I have put the "it means neither" option, *please only use this if you think that it could not possibly mean either. *If it suggests one or the other to you please tell us which, and give your suggested improvement below, otherwise we'll end up with a whole poll of "neither". 

If you could put a comment as to why you think what you do, or suggest any grammar rules I think we would appreciate it. Thanks.


----------



## JLanguage

timpeac said:
			
		

> Hi
> 
> Elroy and I would appreciate it if you could give your opinion on the above statement. We both agree it is not the most elegant of phrases, but what does it mean to you?
> 
> If you could put a comment as to why you think what you do, or suggest any grammar rules I think we would appreciate it. Thanks.


 


I chose _neither of the above_ because the sentence doesn't really make sense, and also I think it might be grammatically incorrect. I think that there's an agreement error. _Has been_ doesn't agree with _have been working_.

_It has been five years since_, is fine.
_I have been working for your company, _however contradicts the first part of the sentence. You can't be working for someone if it has been 5 years since you worked for them!

I suggest: _It has been five years since I worked for your company._ I think that is how the sentence should read.

An Alternative Interpretation: _It has been five years since I began working for your company._

My two cents,
-Jonathan.


----------



## mnzrob

I voted for the first option, although, if i heard a non-native speaker saying this phrase, I could understand how he could also mean the second. But with the word "since", I would always understand it as the first. If you replaced "since" with "that", it would mean the second.
Like Jonathan said, "It has been 5 years since i worked for your company" sounds a lot better, or maybe even "It has...since I have worked for your company."

Rob


----------



## timpeac

JLanguage said:
			
		

> I chose _neither of the above_ because the sentence doesn't really make sense, and also I think it might be grammatically incorrect. I think that there's an agreement error. _Has been_ doesn't agree with _have been working_.
> 
> _It has been five years since_, is fine.
> _I have been working for your company, _however contradicts the first part of the sentence. You can't be working for someone if it has been 5 years since you worked for them!
> 
> I suggest: _It has been five years since I worked for your company._ I think that is how the sentence should read.
> 
> An Alternative Interpretation: _It has been five years since I began working for your company._
> 
> My two cents,
> -Jonathan.


 
Thanks Jonathan. I'll just comment on this first post and then see what people do.

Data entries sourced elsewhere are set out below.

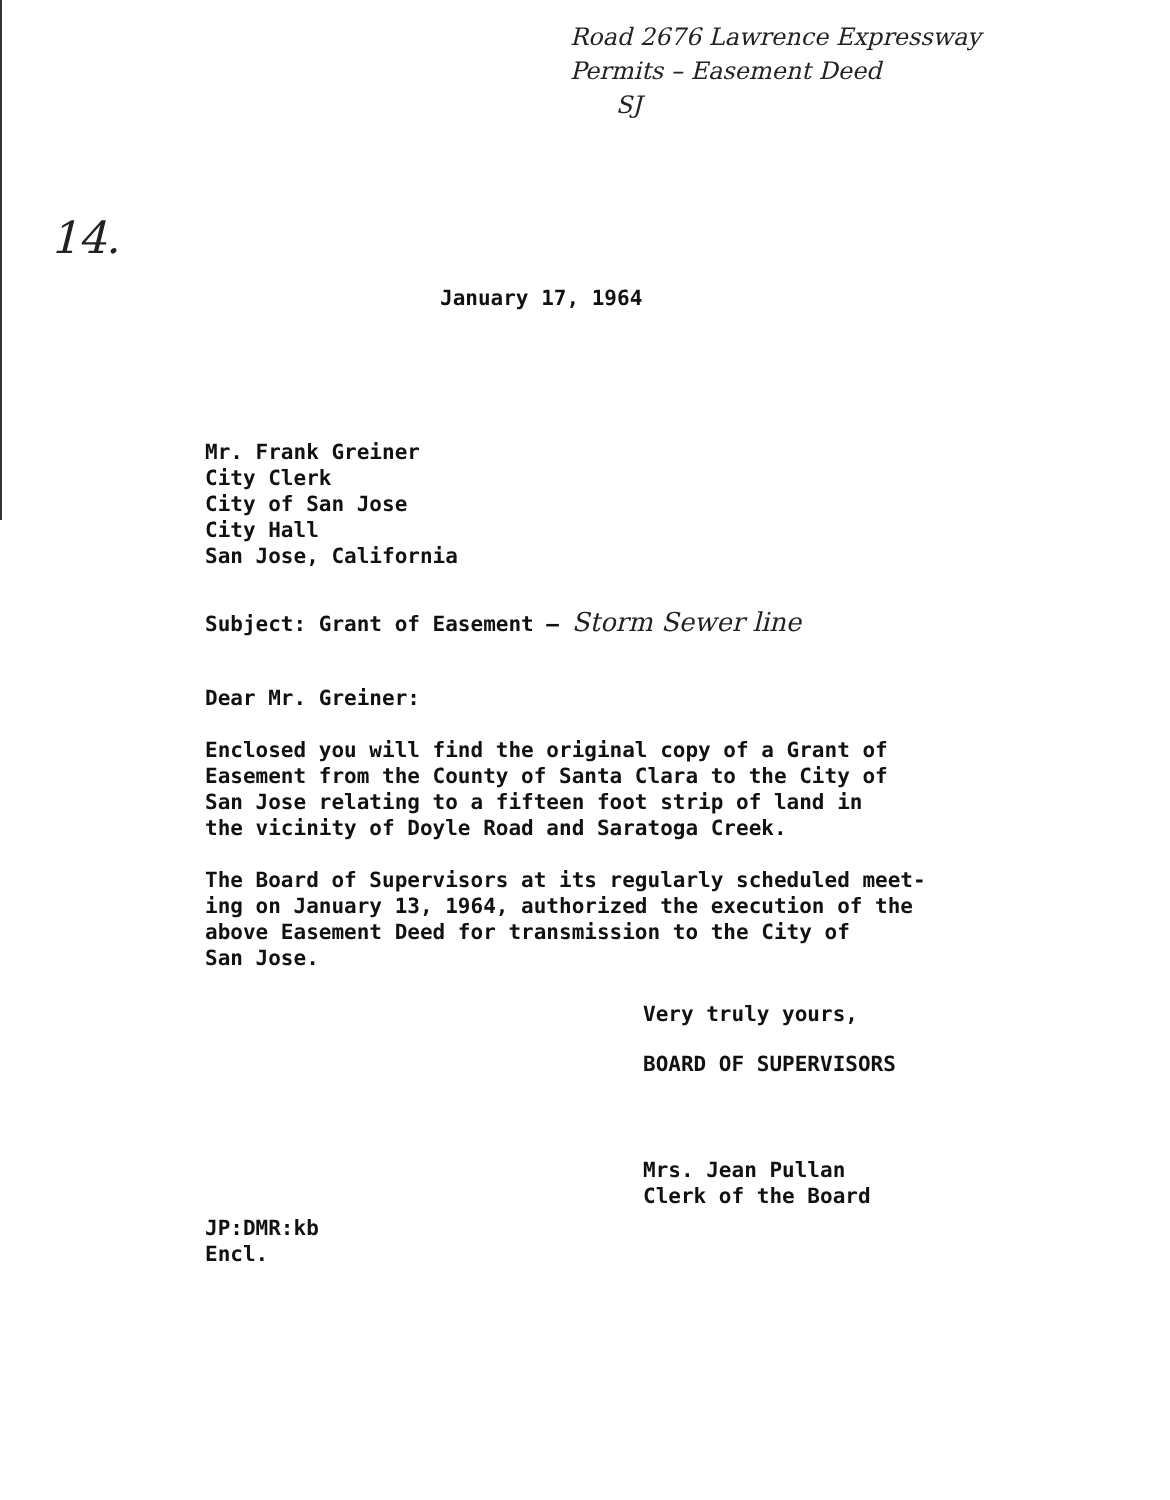Road 2676 Lawrence Expressway
Permits – Easement Deed
SJ
14.
January 17, 1964
Mr. Frank Greiner
City Clerk
City of San Jose
City Hall
San Jose, California
Subject: Grant of Easement – Storm Sewer line
Dear Mr. Greiner:
Enclosed you will find the original copy of a Grant of
Easement from the County of Santa Clara to the City of
San Jose relating to a fifteen foot strip of land in
the vicinity of Doyle Road and Saratoga Creek.
The Board of Supervisors at its regularly scheduled meet-
ing on January 13, 1964, authorized the execution of the
above Easement Deed for transmission to the City of
San Jose.
Very truly yours,
BOARD OF SUPERVISORS
Mrs. Jean Pullan
Clerk of the Board
JP:DMR:kb
Encl.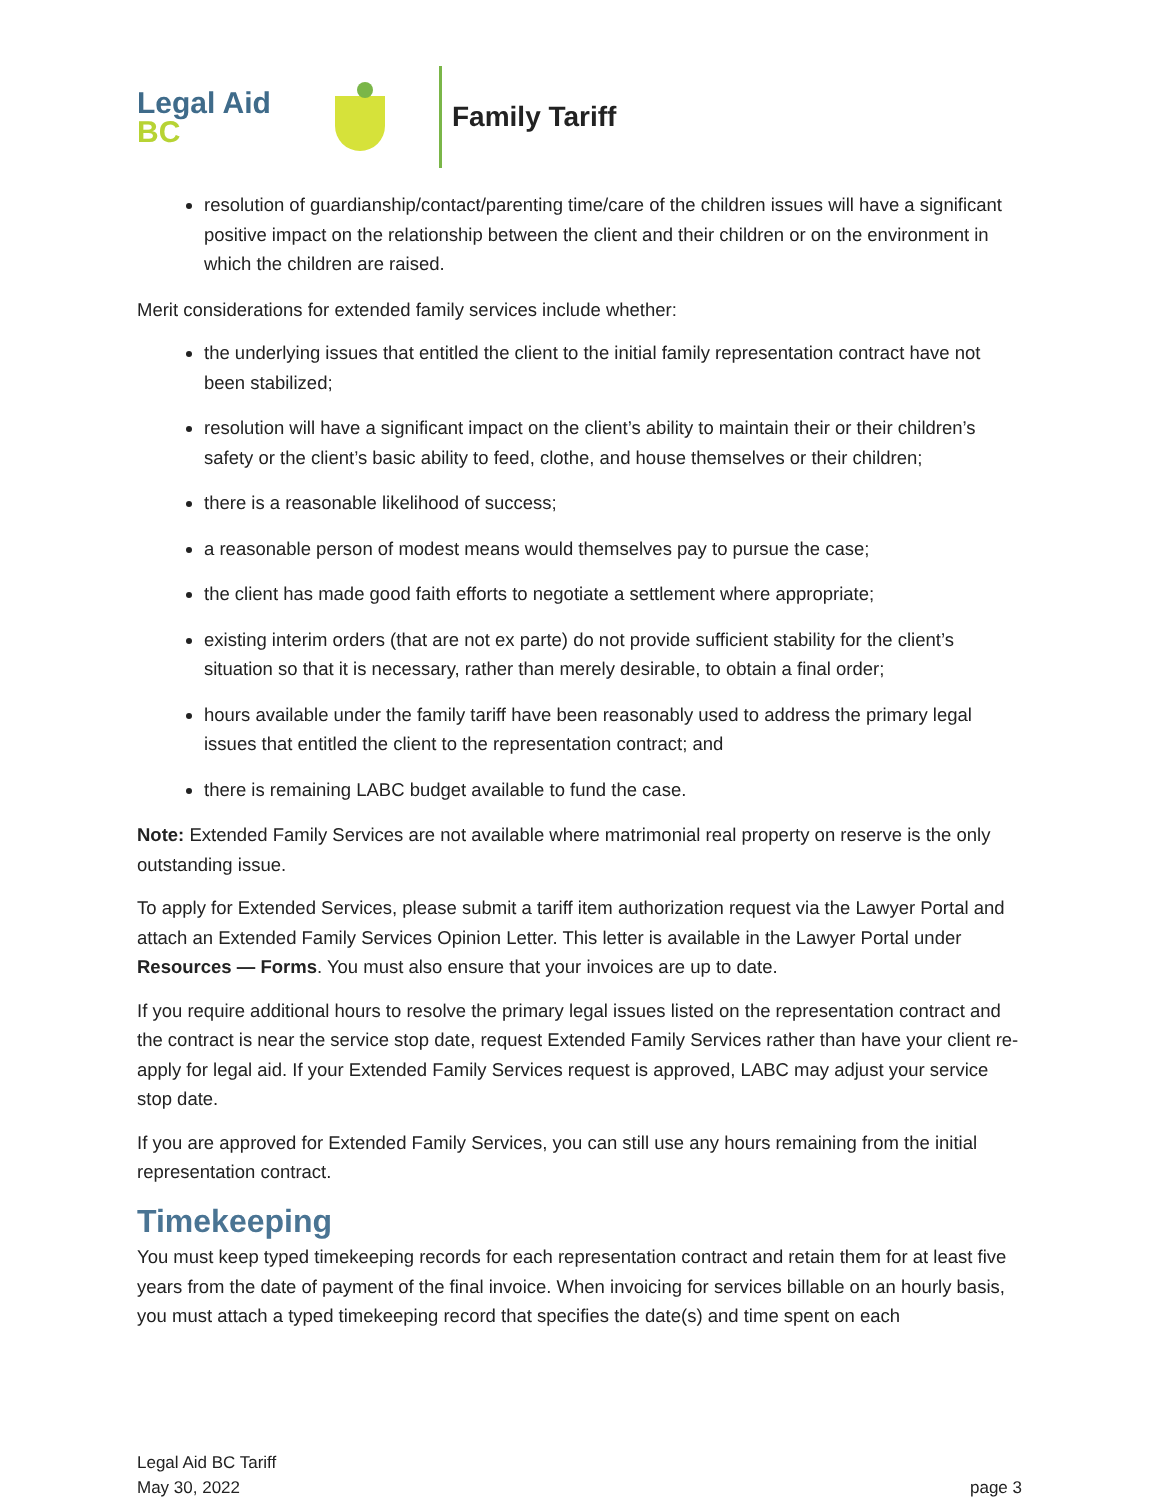Legal Aid BC
Family Tariff
resolution of guardianship/contact/parenting time/care of the children issues will have a significant positive impact on the relationship between the client and their children or on the environment in which the children are raised.
Merit considerations for extended family services include whether:
the underlying issues that entitled the client to the initial family representation contract have not been stabilized;
resolution will have a significant impact on the client’s ability to maintain their or their children’s safety or the client’s basic ability to feed, clothe, and house themselves or their children;
there is a reasonable likelihood of success;
a reasonable person of modest means would themselves pay to pursue the case;
the client has made good faith efforts to negotiate a settlement where appropriate;
existing interim orders (that are not ex parte) do not provide sufficient stability for the client’s situation so that it is necessary, rather than merely desirable, to obtain a final order;
hours available under the family tariff have been reasonably used to address the primary legal issues that entitled the client to the representation contract; and
there is remaining LABC budget available to fund the case.
Note: Extended Family Services are not available where matrimonial real property on reserve is the only outstanding issue.
To apply for Extended Services, please submit a tariff item authorization request via the Lawyer Portal and attach an Extended Family Services Opinion Letter. This letter is available in the Lawyer Portal under Resources — Forms. You must also ensure that your invoices are up to date.
If you require additional hours to resolve the primary legal issues listed on the representation contract and the contract is near the service stop date, request Extended Family Services rather than have your client re-apply for legal aid. If your Extended Family Services request is approved, LABC may adjust your service stop date.
If you are approved for Extended Family Services, you can still use any hours remaining from the initial representation contract.
Timekeeping
You must keep typed timekeeping records for each representation contract and retain them for at least five years from the date of payment of the final invoice. When invoicing for services billable on an hourly basis, you must attach a typed timekeeping record that specifies the date(s) and time spent on each
Legal Aid BC Tariff
May 30, 2022
page 3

We know that the phrase is horrible, we would just like to know what you would assume someone meant if they were to use it. From what you said you would assume it was A, but it would be better said as either

_It has been five years since I worked for your company. or_
_It has been five years since I began working for your company._

Could we all just use the neither option if the phrase suggests neither of the interpretations? Otherwise we are going to get one big poll for "neither".

Thanks!


----------



## elroy

JLanguage said:
			
		

> I chose _neither of the above_ because the sentence doesn't really make sense, and also I think it might be grammatically incorrect. I think that there's an agreement error. _Has been_ doesn't agree with _have been working_.
> 
> _It has been five years since_, is fine.
> _I have been working for your company, _however contradicts the first part of the sentence. You can't be working for someone if it has been 5 years since you worked for them!
> 
> I suggest: _It has been five years since I worked for your company._ I think that is how the sentence should read.
> 
> An Alternative Interpretation: _It has been five years since I began working for your company._
> 
> 
> 
> My two cents,
> -Jonathan.



Your objection to this sentence has nothing to do with agreement.  Agreement concerns the subject and the verb it goes with.  That is, you have to say "John eats" and not "John eat."  If there are two distinct verbs with two distinct subjects in the same sentence, there is no reason for both verbs to be in the same tense.  

However, I do understand your reservations about this sentence.  You are assuming the person is trying to say that he is not working there anymore (which I suppose is suggested by the opening clause "It has been five years"), which is obviously contradicted by saying "I have been working here" (which implies continuation of work).

However, "it has been five years" does not necessarily mean that anything is over.  It is a neutral statement that indicates the passage of a certain amount of time.  It could be that that much time has passed since I started working (and I continue to do so) or that that much time has passed since I stopped working there.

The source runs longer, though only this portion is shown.